APPEAL FROM THE CIRCUIT COURT OF THE FIRST CIRCUIT (CIVIL NO. 11-1-0094(KKS))
NOT FOR PUBLICATION IN WEST'S HAWAII REPORTS AND PACIFIC REPORTER
ORDER DISMISSING APPEAL FOR LACK OF APPELLATE JURISDICTION
(By: Nakamura, Chief Judge, Foley and Reifurth, JJ.)
Upon review of the record, it appears that we lack jurisdiction over this appeal that Plaintiff/Counterclaim- Defendant/Appellant Narcisco H. Yu, Jr. (Appellant Yu), has asserted from the Honorable Karl K. Sakamoto's April 15, 2011 oral announcement that the circuit court intends to deny Appellant Yu's motion for summary judgment, because the circuit court has not yet entered a separate judgment that resolves all claims against all parties in this case pursuant to Rule 58 of the Hawaii Rules of Civil Procedure (HRCP).
Hawaii Revised Statutes (HRS) § 641-1(a) (1993 & Supp. 2010) authorizes appeals to the intermediate court of appeals from final judgments, orders, or decrees. Appeals under HRS § 641-1 "shall be taken in the manner . . . provided by the rules of court." HRS § 641-1(c). The supreme court has promulgated HRCP Rule 58, which specifically requires that "[e]very judgment shall be set forth on a separate document." HRCP Rule 58 (emphasis added). Based on this requirement under HRCP Rule 58, the supreme court has held that "[a]n appeal may be taken . . . only after the orders have been reduced to a judgment and the judgment has been entered in favor of and against the appropriate parties pursuant to HRCP [Rule] 58[.]" Jenkins v. Cades Schutte Fleming & Wright, 76 Hawaii at 119, 869 P.2d at 1338. The separate judgment must "either resolve all claims against all parties or contain the finding necessary for certification under HRCP [Rule] 54(b)." Id. "An appeal from an order that is not reduced to a judgment in favor or against the party by the time the record is filed in the supreme court will be dismissed." Id. at 120, 869 P.2d at 1339 (footnote omitted). Consequently, "an order disposing of a circuit court case is appealable when the order is reduced to a separate judgment." Alford v.

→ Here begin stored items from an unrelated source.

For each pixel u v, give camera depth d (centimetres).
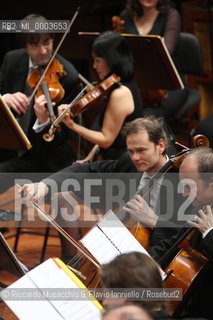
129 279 678
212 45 2255
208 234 946
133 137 1076
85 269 1010
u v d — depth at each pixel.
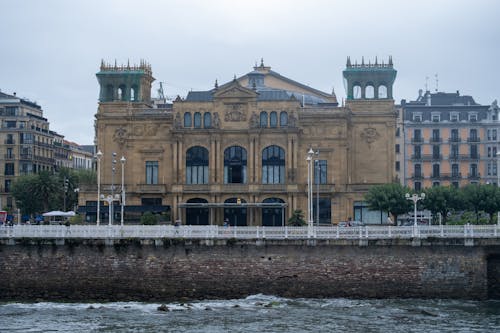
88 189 138.88
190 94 146.75
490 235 89.25
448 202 120.69
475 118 176.00
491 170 174.88
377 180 137.38
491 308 84.31
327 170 135.38
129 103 141.50
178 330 73.81
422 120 176.38
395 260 89.38
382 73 138.88
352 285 89.25
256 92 135.25
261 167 135.12
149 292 90.12
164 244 90.25
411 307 84.31
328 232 90.69
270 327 74.81
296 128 133.75
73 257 90.88
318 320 77.75
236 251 90.06
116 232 91.56
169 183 137.75
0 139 183.50
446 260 89.25
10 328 74.81
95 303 89.06
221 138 135.88
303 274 89.50
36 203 163.88
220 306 85.19
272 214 135.25
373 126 137.88
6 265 91.25
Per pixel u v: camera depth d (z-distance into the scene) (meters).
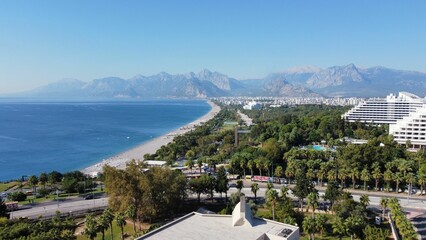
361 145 190.62
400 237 110.62
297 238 93.69
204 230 93.44
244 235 90.25
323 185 179.88
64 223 117.19
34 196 178.62
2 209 132.12
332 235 117.50
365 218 121.12
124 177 134.38
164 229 94.19
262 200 158.38
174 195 140.88
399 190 167.00
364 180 167.00
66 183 183.38
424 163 172.25
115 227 132.75
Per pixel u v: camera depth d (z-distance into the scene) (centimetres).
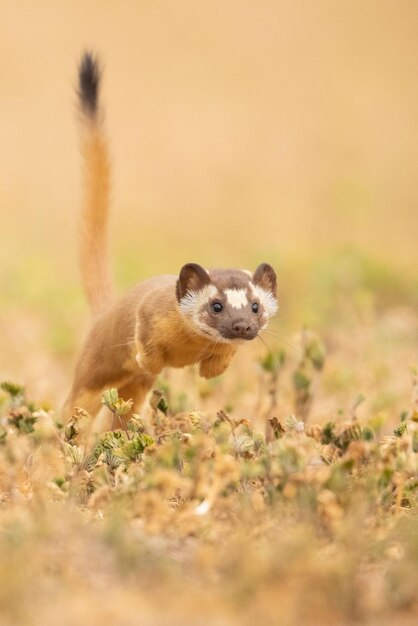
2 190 3284
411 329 1769
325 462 901
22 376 1529
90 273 1207
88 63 1227
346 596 624
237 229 3027
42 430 889
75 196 3303
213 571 674
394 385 1404
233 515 775
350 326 1712
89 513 796
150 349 1024
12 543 666
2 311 1992
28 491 865
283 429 942
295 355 1391
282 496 770
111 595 636
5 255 2470
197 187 3466
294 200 3319
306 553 651
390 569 673
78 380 1123
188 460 853
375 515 788
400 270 2184
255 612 616
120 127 3919
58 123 3788
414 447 851
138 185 3478
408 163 3781
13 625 591
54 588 635
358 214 3009
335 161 3775
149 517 745
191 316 1003
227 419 910
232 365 1464
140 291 1077
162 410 995
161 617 611
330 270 2069
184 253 2636
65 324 1866
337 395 1345
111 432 927
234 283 1031
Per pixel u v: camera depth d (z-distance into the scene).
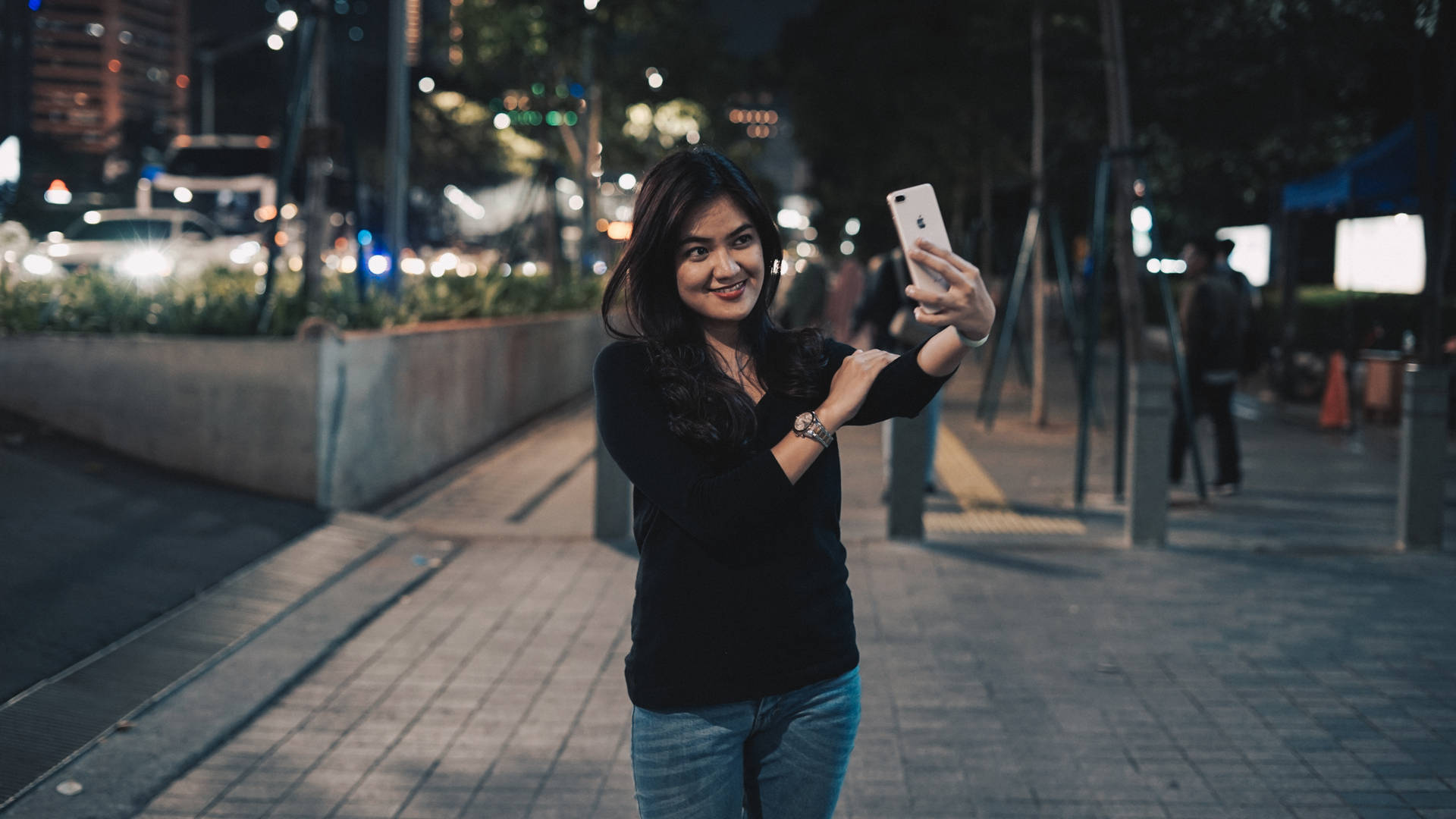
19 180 22.38
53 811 4.02
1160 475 8.06
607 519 8.23
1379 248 23.53
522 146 27.47
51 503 7.13
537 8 22.72
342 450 8.70
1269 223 28.39
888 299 9.73
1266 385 19.53
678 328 2.36
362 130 43.47
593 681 5.45
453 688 5.37
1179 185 23.36
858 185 43.06
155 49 166.62
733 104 30.77
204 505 7.85
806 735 2.38
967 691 5.31
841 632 2.38
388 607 6.64
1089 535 8.46
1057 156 18.61
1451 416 13.41
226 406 8.44
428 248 36.81
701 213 2.32
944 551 7.96
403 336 9.88
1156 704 5.14
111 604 5.99
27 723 4.65
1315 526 8.80
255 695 5.15
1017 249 15.35
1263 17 14.41
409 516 8.93
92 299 8.98
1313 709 5.07
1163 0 15.54
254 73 60.16
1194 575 7.33
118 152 48.19
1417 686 5.35
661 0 23.77
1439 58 10.27
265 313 8.91
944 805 4.18
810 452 2.23
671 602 2.32
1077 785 4.34
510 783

City and Count of Honolulu, 109 Hawaii 14, 20, 122 P.3d 809, 815 (2005) (citation omitted; emphasis added). For example, the supreme court has explained that, "[a]lthough RCCH [Rule] 12(q) [(regarding dismissal for want of prosecution)] does not mention the necessity of filing a separate document, HRCP [Rule] 58, as amended in 1990, expressly requires that 'every judgment be set forth on a separate document.'" Price v. Obayashi Hawaii Corporation, 81 Hawaii 171, 176, 914 P.2d 1364, 1369 (1996) (emphases added).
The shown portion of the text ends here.